Cholesterol Drugs Increase Risk of Nerve Damage

Cholesterol-lowering drugs called statins may increase the risk of nerve damage called neuropathy.

But the well-known benefits of statins far outweigh the risk of neuropathy, which remains very low.

Peripheral neuropathy occurs when nerves in the peripheral nervous system -- those outside of the brain and spinal cord -- become damaged. Symptoms vary but may include tingling, numbness and burning pain as well as decreased sensitivity to temperature or pain.

Diabetes, kidney disease, thyroid disease and alcohol abuse can all lead to neuropathy, but the nerve damage, known as polyneuropathy when it affects more than one nerve, may develop independently of these conditions.

As more and more people have started taking statins on a long-term basis, a small number of patients have developed cases of nerve damage with no apparent obvious cause. Investigators report the results of a larger study that seems to confirm the link between statins and neuropathy. In the population-based study in a Danish county, the researchers identified 166 first-time cases of neuropathy that did not have an obvious cause.

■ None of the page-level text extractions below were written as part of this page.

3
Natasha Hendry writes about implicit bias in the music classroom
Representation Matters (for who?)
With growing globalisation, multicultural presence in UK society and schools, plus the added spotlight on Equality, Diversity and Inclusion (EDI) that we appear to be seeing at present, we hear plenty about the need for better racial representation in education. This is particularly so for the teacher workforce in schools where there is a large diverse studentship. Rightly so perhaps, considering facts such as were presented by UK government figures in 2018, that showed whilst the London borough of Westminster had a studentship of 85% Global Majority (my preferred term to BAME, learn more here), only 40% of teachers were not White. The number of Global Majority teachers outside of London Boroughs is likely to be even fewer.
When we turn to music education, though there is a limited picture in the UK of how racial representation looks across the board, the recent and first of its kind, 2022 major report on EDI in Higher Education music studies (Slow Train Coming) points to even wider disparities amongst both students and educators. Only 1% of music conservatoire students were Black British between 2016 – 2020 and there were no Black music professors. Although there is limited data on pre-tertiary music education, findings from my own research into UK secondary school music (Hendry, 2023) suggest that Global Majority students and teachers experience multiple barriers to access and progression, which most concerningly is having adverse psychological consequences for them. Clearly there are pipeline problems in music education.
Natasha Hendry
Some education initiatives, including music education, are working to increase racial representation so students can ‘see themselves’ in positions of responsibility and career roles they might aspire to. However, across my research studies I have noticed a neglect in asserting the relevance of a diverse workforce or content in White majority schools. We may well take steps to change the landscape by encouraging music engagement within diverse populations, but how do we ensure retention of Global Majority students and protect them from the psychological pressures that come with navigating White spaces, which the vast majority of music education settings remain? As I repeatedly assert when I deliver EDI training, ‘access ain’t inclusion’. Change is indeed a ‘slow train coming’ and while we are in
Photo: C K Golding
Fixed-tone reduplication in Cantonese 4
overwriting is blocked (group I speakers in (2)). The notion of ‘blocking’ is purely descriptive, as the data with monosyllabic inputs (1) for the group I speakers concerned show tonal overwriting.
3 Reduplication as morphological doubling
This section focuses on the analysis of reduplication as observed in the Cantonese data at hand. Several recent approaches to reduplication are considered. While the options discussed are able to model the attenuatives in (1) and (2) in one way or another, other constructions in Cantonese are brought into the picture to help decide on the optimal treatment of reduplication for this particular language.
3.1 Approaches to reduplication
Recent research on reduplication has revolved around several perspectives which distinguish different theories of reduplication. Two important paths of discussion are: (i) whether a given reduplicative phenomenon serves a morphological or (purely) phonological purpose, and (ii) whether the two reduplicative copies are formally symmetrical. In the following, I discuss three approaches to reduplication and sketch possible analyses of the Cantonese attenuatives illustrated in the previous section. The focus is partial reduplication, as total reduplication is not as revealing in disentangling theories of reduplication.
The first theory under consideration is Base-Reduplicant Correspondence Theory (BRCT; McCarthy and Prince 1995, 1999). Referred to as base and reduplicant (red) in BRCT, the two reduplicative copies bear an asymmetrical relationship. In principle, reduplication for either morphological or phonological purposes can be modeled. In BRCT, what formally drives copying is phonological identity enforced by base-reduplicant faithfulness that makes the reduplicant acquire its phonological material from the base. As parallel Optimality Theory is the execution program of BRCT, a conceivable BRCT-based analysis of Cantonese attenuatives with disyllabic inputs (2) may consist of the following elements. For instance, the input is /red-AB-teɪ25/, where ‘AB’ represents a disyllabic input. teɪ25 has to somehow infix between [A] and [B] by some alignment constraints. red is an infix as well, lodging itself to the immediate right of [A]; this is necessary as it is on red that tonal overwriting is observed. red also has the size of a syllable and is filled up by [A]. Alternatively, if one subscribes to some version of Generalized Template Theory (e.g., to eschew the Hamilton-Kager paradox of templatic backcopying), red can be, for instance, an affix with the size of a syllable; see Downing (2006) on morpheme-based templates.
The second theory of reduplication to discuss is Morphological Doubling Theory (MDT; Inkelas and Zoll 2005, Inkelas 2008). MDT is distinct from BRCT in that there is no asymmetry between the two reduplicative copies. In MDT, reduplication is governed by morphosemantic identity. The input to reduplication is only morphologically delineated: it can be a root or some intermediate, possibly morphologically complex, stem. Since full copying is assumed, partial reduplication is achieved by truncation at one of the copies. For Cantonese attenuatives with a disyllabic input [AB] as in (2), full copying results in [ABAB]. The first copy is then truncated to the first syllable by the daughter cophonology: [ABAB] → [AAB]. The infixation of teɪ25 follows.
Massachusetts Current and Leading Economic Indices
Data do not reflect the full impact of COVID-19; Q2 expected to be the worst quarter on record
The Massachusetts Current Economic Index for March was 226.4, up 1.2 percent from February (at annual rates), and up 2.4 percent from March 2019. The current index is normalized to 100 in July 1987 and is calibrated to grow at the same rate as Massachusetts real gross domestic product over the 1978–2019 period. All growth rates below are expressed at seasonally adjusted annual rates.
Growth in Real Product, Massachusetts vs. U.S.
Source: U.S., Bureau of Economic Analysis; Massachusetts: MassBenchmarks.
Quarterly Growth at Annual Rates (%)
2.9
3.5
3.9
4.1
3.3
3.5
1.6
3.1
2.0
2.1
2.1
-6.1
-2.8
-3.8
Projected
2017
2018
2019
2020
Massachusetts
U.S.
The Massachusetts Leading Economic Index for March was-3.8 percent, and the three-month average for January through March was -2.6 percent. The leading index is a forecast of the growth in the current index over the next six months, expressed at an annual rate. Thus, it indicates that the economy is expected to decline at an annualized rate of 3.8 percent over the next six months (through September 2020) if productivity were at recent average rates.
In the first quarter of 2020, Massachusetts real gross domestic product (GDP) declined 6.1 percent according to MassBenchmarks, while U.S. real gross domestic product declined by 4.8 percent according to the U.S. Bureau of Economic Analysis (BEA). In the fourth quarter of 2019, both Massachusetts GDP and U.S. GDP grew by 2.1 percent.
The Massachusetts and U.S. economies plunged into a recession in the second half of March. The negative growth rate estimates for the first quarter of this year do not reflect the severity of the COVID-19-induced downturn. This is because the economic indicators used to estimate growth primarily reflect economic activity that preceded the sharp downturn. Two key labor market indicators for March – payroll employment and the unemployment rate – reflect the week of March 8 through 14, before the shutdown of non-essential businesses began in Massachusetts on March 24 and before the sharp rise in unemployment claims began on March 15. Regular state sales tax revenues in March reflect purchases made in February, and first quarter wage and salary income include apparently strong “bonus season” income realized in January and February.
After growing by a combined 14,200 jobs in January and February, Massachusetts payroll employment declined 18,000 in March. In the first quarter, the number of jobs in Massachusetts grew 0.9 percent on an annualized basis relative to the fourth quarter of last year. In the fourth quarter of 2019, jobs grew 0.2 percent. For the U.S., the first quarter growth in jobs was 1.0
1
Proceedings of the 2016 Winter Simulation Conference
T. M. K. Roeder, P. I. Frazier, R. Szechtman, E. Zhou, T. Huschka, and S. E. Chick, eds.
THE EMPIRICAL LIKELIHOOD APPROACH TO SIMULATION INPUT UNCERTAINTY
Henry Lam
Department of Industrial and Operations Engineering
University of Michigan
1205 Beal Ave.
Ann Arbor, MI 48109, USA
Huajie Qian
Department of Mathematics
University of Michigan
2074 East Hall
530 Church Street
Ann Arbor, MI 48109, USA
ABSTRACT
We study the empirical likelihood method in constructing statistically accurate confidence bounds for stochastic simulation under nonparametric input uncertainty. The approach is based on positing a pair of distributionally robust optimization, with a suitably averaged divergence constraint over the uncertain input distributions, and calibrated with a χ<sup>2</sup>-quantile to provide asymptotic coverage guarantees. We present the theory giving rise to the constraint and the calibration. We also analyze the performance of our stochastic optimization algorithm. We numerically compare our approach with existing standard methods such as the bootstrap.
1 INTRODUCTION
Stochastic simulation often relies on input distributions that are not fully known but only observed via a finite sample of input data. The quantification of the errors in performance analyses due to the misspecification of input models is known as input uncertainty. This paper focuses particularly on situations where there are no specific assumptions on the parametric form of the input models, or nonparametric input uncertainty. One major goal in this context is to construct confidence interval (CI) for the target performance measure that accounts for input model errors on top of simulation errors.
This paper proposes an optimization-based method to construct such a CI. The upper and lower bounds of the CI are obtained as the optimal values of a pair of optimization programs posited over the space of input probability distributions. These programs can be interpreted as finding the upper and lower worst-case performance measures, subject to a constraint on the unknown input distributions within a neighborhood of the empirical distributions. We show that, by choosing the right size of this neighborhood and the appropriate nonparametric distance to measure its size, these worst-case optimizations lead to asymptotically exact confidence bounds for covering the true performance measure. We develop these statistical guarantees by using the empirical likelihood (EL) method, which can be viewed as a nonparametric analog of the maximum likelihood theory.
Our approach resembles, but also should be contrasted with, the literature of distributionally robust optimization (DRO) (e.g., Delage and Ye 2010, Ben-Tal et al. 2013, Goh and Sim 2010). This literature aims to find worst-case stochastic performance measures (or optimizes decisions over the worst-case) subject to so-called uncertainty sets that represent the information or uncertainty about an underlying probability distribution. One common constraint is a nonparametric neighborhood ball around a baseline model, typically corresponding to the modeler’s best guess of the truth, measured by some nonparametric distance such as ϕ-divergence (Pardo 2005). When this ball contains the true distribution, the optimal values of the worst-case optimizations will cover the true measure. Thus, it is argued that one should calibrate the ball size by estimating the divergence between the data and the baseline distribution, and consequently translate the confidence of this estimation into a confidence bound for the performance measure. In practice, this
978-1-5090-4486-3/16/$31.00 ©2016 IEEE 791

The cases were divided into definite, probable and possible cases depending on how certain the researchers were that the nerve damage could not have been caused by some other condition. Nine of the patients had taken statins, with the average length of treatment being nearly 3 years.

Compared to a "control" group of people who did not have neuropathy, people who had taken statins were 4 to 14 times more likely to develop polyneuropathy that did not have a known cause.

Several of the statins taken by patients in the study list peripheral neuropathy as a possible side effect.